30.03.2019 | aktual.: 30.03.2019 17:35
Świat dowiaduje się o Project R.O.N zupełnym przypadkiem. Wprawdzie za kulisami o asystencie Nvidii trochę się mówiło, ale sam producent konsekwentnie milczał. Teraz jeden z pracowników dał się przyłapać w pociągu do San Mateo na opracowywaniu materiałów promocyjnych. I oto mamy namacalny dowód, że coś rzeczywiście jest na rzeczy. Przy okazji poznajemy główne założenia systemu, w tym plan wykorzystania niesprecyzowanej formy projekcji holograficznej.

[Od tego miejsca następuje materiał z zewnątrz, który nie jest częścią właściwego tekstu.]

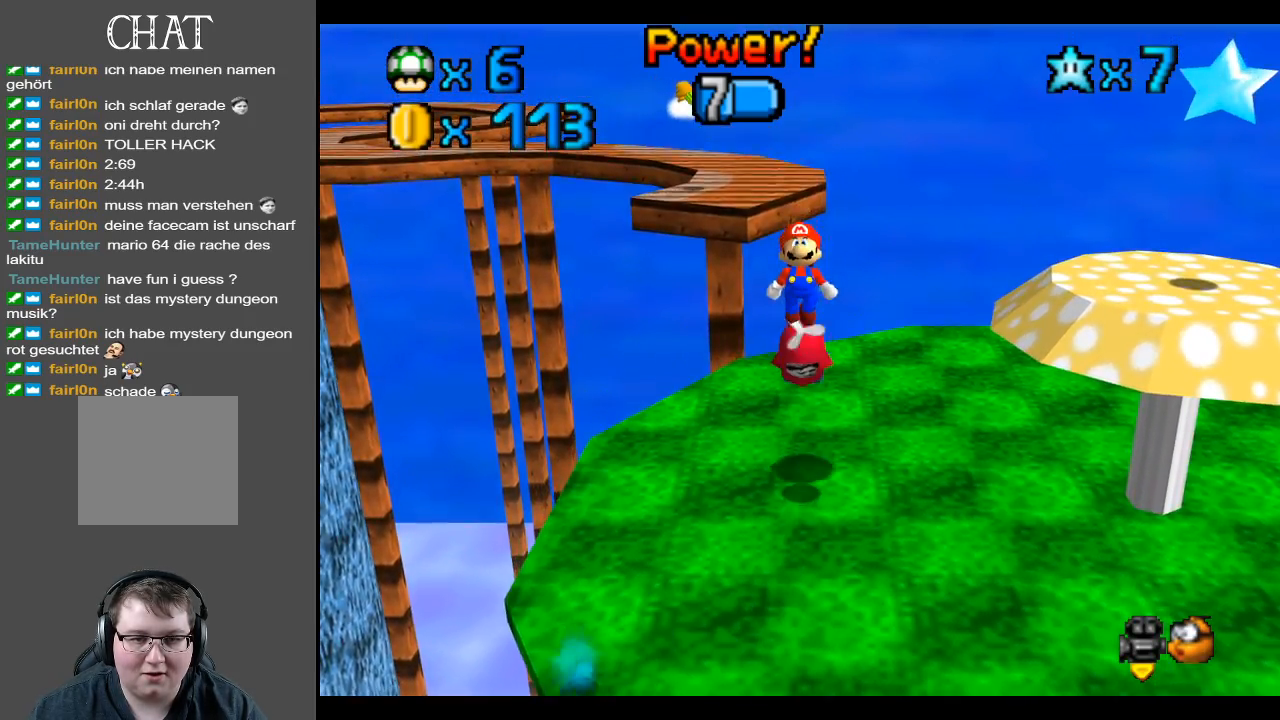
{"buttons": [], "left_stick": "down-left", "right_stick": "center", "events": [[350, "left_stick", "down-left"], [450, "A", "up"]]}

Trochę Google Home, trochę holodeck
Skąd o tym wiemy? Jak wynika ze sfotografowanego slajdu, Project R.O.N składa się z dwóch zasadniczych komponentów, SI oraz Hologram. Pierwszy odpowiada oczywiście za logikę urządzenia, drugi natomiast, jak spekulują zachodni dziennikarze – interakcję z nim.
Podejrzewa się, że asystent Nvidii mógłby być pierwszym produktem tego typu, który komunikuje się z użytkownikiem w bardziej obrazowy sposób. Niektórzy widzą tu nawet coś a la holodeck ze Star Treka, choć to raczej mało prawdopodobne z uwagi na ograniczenia fizyki. Światło musi mieć się od czego odbić, a szalone pomysły z domieszkowaniem powietrza w warunkach domowych nie wchodzą w grę. Nic jednak nie stoi na przeszkodzie, aby zastosować projektor i po prostu rzucić obraz na sąsiednią ścianę lub podłoże. I tak byłoby to dużą innowacją wśród wirtualnych asystentów.
Oczywiście dopóki firma z Santa Clara niczego nie ogłosi oficjalnie, dopóty możemy co najwyżej snuć kolejne domysły. Tak czy owak, z całą pewnością Project R.O.N jest czymś, co warto śledzić.